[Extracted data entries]

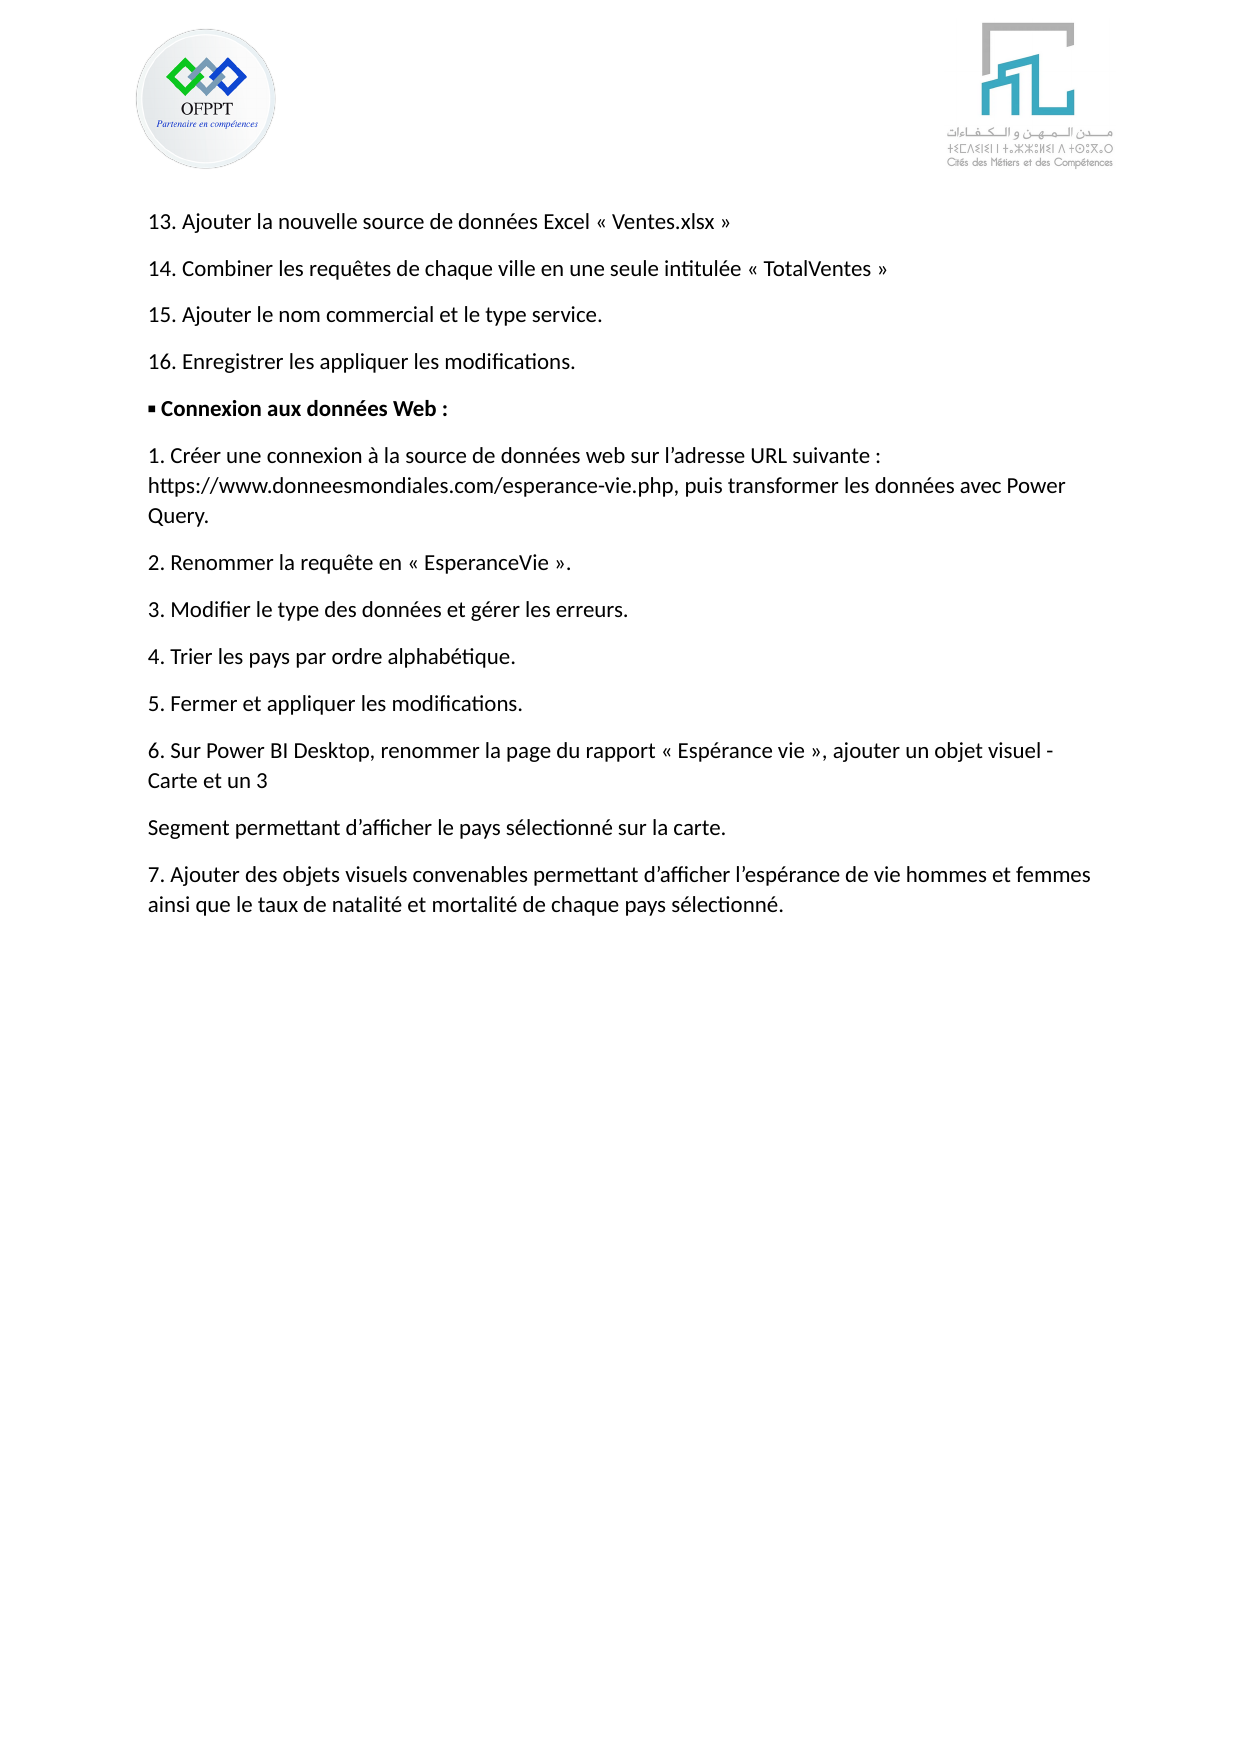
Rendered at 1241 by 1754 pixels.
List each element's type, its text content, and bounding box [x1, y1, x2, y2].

text 14. Combiner les requêtes de chaque ville en une seule intitulée « TotalVentes » [148, 254, 1093, 282]
picture [943, 18, 1116, 170]
text 2. Renommer la requête en « EsperanceVie ». [148, 548, 1093, 576]
text Segment permettant d’afficher le pays sélectionné sur la carte. [148, 813, 1093, 841]
text 5. Fermer et appliquer les modifications. [148, 689, 1093, 717]
text 7. Ajouter des objets visuels convenables permettant d’afficher l’espérance de vie hommes et femmes ainsi que le taux de natalité et mortalité de chaque pays sélectionné. [148, 860, 1093, 918]
text 15. Ajouter le nom commercial et le type service. [148, 301, 1093, 328]
text 6. Sur Power BI Desktop, renommer la page du rapport « Espérance vie », ajouter un objet visuel - Carte et un 3 [148, 736, 1093, 794]
text 3. Modifier le type des données et gérer les erreurs. [148, 595, 1093, 623]
text 16. Enregistrer les appliquer les modifications. [148, 347, 1093, 375]
text 4. Trier les pays par ordre alphabétique. [148, 642, 1093, 670]
picture [134, 28, 277, 170]
text 13. Ajouter la nouvelle source de données Excel « Ventes.xlsx » [148, 207, 1093, 235]
text ▪ Connexion aux données Web : [148, 394, 1093, 422]
text 1. Créer une connexion à la source de données web sur l’adresse URL suivante : https://www.donneesmondiales.com/esperance-vie.php, puis transformer les données avec Power Query. [148, 441, 1093, 529]
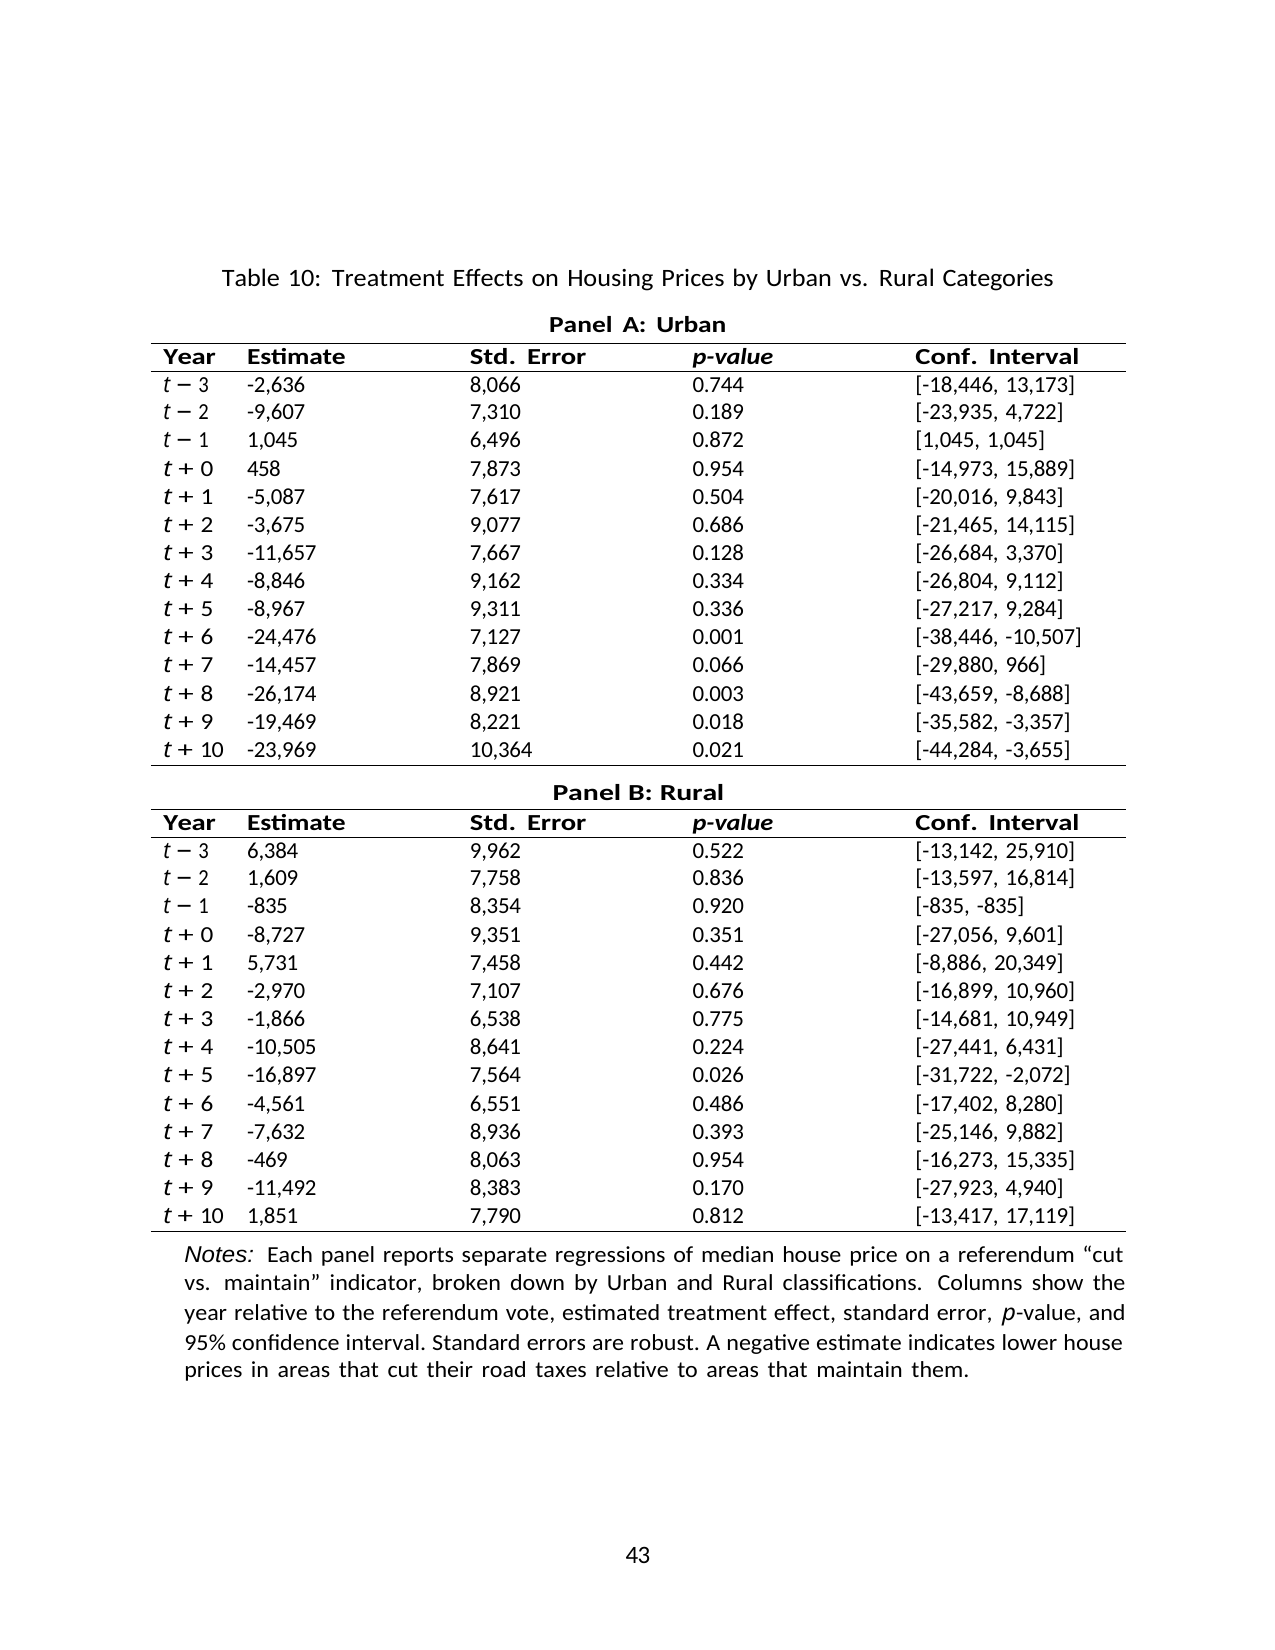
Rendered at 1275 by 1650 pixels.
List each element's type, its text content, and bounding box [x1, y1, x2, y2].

[EXERCISE BRIEF]: Please find all lines of the entries that hold the string "Rendered" and copy them.

[TASK ANSWER]:
Rendered at 1241 by 1754 pixels.
Rendered at 1275 by 1650 pixels.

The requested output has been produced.